The agreement is for the sale and purchase of up to 983 petajoules (gross) of Bass Strait gas to AGL over a period of up to 14 years from 2004 to 2017. First gas sales are scheduled to commence on 1 January 2004.
"The deal is significant as it gives the joint venture a long-term relationship with AGL and an expanded role in supplying gas to New South Wales where we currently supply around 20 per cent of the gas market," said Philip Aiken, President and Chief Executive Officer for BHP Billiton Petroleum.

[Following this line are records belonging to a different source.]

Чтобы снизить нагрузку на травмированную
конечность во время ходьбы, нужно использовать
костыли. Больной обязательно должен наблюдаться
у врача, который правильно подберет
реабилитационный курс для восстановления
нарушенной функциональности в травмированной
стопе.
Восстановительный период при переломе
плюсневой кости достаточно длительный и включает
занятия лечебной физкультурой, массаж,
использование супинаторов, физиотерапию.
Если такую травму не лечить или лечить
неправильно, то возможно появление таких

It also involves one of the largest sales of Gippsland gas since long-term supply arrangements were entered into with the Victorian Government in the late 1960s. Currently, the majority of gas entering the South Eastern Australia gas market is supplied under a long-term contract between BHP Billiton/Esso and the previously State Government owned Gascor. This contract is due to expire towards the end of the decade.
"The agreement is consistent with BHP Billiton's gas marketing strategy which is to increase our market diversification and secure new gas markets and volumes," Mr Aiken said.
In the 34 years since the BHP Billiton/Esso Bass Strait joint venture began production in October 1969, more than 3.5 billion barrels of oil and 5 trillion cubic feet of gas have been produced. Current production is around 120 thousand barrels per day of crude and condensate (gross), and 570 million cubic feet per day (gross) of gas.
BHP Billiton and Esso are also continuing with exploration and production activity in the Gippsland Basin. In October the joint venture announced that it is planning to commence what is expected to be the largest combined exploration and production drilling program in the Gippsland Basin since the 1980s.
BHP Billiton has a 50 percent interest in the Bass Strait oil and gas project with joint venturer Esso Australia Resources Pty Ltd (50 percent, operator).